Wenn nicht Corona wäre, müsste ich nicht "wenn nicht" sagen.

Samstag, 4. April 2020

Gepatzert

Da hatte ich bei Coop-home eine Bestellung gemacht und sogar einen Liefertermin ergattert. Ha, Freude herrscht. - Heute wollte ich die nächste Bestellung machen. Aber meine Katzenfutter, Zucker, Zahnpasta Bestellung wurde zur ersten geschlagen. Eine einzige grosse Liste. - Bitte zur Kasse gehen. Geben Sie die gewünschte Lieferzeit an. Zu diesem Zeitpunkt keine Lieferung möglich. Versuchen Sie es später wieder. - Jetzt bekommen wir wohl am Dienstag auch das früher Bestellte nicht. - Wie sagten wir dem in der Schule: Verschlimmbessern. Aber wir haben genau besehen genug. Ausserdem einen netten Menschen, der uns versorgt. Wir wollten ihm nur das eine und andere abnehmen.

Freitag, 3. April 2020

Ei, Ei, Ei

Wir haben Eier zu Ostern bestellt, bevor wir wussten, dass heuer keine Einladung bei uns möglich ist. Wir werden kein Familieneiertütschen haben. Aber heute sind die Eier gekommen. Woll, woll (= doch, doch) für uns zwei werden sie reichen. Hihi. Sechsundzwanzig Eier sind gekommen.



Donnerstag, 2. April 2020

Immer nur du, du, du

Mit Reto spaziert im Hegifeld. Mit Reto Zmittag gegessen, mit Reto Kaffee getrunken und Kindermilchschnitte probiert, die uns Harry geschenkt hat. - Sag ich zu meinem Mann: "Immer nur du und du und du. Keine Gäste, keine Kinder. Und immer sind wir zu Hause (nebst dem fast täglichen Spaziergang)." - Was wäre die Alternative? - "Immer nur ich und ich und ich. Grässlich."
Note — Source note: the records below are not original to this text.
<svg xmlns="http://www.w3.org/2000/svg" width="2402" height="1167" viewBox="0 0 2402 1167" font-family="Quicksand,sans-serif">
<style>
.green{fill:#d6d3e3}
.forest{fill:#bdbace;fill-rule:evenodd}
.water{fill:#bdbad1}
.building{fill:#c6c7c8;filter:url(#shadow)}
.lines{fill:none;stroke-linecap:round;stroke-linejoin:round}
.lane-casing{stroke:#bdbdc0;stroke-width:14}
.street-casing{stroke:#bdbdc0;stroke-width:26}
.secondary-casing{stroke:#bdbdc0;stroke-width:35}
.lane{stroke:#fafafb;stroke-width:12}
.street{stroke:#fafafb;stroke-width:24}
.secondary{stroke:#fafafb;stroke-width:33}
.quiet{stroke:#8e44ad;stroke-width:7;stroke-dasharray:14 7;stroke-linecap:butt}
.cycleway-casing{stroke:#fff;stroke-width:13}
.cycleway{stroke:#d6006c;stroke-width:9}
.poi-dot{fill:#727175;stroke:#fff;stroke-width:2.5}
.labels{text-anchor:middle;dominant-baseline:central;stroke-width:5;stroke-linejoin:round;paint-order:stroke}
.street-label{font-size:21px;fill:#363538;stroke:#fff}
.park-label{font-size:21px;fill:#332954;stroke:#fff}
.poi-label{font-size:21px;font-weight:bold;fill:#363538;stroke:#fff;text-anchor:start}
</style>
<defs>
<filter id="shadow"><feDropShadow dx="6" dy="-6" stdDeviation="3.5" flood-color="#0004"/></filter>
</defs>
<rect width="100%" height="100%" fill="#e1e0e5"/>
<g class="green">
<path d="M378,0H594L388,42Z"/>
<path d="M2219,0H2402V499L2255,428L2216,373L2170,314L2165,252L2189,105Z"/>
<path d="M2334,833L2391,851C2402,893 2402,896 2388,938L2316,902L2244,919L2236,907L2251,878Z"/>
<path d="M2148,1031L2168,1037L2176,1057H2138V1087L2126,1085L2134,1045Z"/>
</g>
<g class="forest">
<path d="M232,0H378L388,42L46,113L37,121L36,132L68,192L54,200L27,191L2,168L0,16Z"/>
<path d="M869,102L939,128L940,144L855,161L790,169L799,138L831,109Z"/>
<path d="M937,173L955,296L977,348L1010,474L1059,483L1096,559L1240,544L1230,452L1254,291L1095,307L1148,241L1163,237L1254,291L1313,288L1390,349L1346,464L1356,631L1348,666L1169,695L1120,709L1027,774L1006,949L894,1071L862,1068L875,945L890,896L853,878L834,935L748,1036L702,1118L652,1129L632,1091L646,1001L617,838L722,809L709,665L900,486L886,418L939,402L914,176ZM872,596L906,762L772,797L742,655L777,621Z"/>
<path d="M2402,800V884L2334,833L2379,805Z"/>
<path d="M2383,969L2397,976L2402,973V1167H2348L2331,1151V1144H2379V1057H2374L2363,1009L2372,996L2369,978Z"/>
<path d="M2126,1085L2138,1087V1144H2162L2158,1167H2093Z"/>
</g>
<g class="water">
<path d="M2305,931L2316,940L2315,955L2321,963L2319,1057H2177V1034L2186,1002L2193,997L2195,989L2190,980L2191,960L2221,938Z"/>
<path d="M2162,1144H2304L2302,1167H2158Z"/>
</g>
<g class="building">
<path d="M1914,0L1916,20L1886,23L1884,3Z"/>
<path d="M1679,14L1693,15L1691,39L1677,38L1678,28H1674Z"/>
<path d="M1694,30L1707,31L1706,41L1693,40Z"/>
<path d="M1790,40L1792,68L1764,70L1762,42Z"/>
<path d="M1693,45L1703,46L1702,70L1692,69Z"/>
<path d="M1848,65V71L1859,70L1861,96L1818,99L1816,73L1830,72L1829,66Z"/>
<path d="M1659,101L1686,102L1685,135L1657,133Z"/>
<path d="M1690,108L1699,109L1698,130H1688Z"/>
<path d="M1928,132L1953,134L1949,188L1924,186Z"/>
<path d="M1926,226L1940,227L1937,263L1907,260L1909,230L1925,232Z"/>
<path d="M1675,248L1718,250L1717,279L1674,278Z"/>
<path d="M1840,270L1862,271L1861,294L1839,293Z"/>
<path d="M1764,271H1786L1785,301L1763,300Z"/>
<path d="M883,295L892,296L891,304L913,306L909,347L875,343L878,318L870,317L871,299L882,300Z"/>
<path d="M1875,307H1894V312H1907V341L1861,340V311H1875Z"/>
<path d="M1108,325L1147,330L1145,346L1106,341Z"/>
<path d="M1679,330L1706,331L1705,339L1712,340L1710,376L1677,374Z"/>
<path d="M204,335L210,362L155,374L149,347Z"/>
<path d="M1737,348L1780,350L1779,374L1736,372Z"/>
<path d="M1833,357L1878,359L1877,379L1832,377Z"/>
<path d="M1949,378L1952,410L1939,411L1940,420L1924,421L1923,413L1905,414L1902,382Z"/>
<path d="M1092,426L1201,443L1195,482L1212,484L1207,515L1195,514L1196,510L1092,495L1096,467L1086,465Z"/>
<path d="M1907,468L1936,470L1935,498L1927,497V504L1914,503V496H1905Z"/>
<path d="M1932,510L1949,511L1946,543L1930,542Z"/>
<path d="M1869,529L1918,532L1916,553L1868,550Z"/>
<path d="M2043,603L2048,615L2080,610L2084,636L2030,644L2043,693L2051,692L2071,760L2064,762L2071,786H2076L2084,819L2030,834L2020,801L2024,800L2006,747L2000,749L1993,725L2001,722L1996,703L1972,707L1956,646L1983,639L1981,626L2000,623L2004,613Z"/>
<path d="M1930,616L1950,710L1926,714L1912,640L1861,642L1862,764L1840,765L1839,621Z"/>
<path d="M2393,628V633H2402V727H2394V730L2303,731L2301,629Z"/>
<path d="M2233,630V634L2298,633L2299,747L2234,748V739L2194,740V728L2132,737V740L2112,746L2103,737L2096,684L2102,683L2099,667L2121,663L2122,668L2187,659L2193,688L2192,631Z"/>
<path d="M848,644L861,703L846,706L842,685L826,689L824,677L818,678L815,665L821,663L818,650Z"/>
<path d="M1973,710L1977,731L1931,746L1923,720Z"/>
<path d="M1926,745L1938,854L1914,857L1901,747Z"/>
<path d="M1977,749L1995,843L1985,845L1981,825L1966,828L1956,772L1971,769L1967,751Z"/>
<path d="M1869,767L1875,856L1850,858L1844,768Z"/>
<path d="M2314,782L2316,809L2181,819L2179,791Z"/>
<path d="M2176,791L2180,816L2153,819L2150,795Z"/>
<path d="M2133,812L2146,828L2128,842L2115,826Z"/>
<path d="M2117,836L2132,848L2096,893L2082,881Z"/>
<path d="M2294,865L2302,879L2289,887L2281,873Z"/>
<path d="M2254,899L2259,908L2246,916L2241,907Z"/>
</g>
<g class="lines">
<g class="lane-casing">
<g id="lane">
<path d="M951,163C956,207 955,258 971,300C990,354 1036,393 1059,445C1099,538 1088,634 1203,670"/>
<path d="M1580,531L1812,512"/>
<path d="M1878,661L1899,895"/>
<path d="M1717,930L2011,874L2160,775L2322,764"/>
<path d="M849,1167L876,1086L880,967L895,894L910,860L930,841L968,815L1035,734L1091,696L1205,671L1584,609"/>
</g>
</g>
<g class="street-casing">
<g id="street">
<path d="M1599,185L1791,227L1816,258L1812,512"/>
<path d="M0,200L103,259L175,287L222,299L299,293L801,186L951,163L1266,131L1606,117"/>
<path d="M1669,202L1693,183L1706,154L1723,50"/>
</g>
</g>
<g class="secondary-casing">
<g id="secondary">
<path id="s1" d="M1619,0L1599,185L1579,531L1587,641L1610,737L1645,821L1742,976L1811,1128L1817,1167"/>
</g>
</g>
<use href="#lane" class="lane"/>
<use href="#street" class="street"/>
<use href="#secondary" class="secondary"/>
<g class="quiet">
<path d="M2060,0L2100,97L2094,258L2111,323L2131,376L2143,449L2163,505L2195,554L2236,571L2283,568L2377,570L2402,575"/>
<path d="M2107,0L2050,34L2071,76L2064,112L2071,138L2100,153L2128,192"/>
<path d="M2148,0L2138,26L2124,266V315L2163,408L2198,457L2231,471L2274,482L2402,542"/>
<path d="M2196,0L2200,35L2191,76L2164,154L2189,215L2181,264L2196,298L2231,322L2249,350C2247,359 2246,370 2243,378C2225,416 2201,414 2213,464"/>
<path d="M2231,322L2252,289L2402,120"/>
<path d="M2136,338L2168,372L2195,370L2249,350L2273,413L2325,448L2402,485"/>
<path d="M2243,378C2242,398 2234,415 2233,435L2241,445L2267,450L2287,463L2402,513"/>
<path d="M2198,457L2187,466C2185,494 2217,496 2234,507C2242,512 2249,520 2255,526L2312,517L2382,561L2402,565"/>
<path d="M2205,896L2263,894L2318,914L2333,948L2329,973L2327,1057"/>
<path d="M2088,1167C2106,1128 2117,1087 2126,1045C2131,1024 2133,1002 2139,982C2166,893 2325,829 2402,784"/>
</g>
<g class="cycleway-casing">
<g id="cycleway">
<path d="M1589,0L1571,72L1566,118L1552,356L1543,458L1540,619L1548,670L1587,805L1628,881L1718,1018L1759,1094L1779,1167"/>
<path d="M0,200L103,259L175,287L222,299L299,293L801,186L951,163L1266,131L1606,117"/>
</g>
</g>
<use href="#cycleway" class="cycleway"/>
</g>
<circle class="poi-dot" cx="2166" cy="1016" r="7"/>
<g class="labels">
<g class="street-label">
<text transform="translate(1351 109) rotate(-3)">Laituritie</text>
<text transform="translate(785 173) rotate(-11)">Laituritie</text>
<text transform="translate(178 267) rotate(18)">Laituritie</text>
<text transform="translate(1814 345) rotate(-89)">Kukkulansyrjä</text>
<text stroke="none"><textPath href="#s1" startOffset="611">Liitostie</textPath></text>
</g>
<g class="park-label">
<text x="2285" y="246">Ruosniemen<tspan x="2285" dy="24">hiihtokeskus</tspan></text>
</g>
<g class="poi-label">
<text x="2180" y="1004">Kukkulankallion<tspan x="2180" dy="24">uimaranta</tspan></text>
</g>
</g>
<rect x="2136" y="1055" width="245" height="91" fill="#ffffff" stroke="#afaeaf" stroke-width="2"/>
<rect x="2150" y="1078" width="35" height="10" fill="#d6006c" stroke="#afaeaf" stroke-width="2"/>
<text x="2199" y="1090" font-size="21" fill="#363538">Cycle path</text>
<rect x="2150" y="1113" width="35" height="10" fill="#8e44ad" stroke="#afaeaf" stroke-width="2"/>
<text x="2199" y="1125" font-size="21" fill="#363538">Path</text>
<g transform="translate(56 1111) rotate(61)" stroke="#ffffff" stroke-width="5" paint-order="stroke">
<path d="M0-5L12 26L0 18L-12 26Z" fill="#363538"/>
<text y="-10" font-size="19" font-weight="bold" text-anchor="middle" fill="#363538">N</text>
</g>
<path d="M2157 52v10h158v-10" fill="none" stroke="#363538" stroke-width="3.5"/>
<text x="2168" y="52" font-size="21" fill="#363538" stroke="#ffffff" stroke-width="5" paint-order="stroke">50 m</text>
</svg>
PS. Ich bin gern mit mir zusammen. Bin auch gern mal allein. Das ist es nicht. Aber Inspiration kommt schon auch von Gästen, aus der Stadt, vom Käfele mit Freundinnen, per Feldenkrais...

Mittwoch, 1. April 2020

Es gibt sie noch - gute Nachrichten

Drei Tage und Abende lang haben wir unser Hütekind, das gleich neben uns wohnt, rufen hören: "Emma, Emma...!" - Emma heisst ihre junge, tiefschwarze, neugierige Katze. Eigentlich ein Katerchen, aber der Name stand fest, bevor das Geschlecht des Kätzchens klar war. Die Katze/der Kater wird keinen Schaden davontragen. - Schlimm war aber, dass Emma verschwunden war, nicht heim kam. Wir haben mitgelitten. Wir sahen Mutter und Kind im Quartier herumgehen, herumfragen, suchen, suchen, rufen, rufen, rufen. - Und dann kam gestern Abend die erlösende Nachricht: Sie haben das kleine Kätzchen in einem Schacht miauen hören. Sie konnten es befreien und nach Hause bringen. Schon heute Morgen ist das mit Ausdauer und Hoffnung gerettete Katerchen wieder munter unterwegs.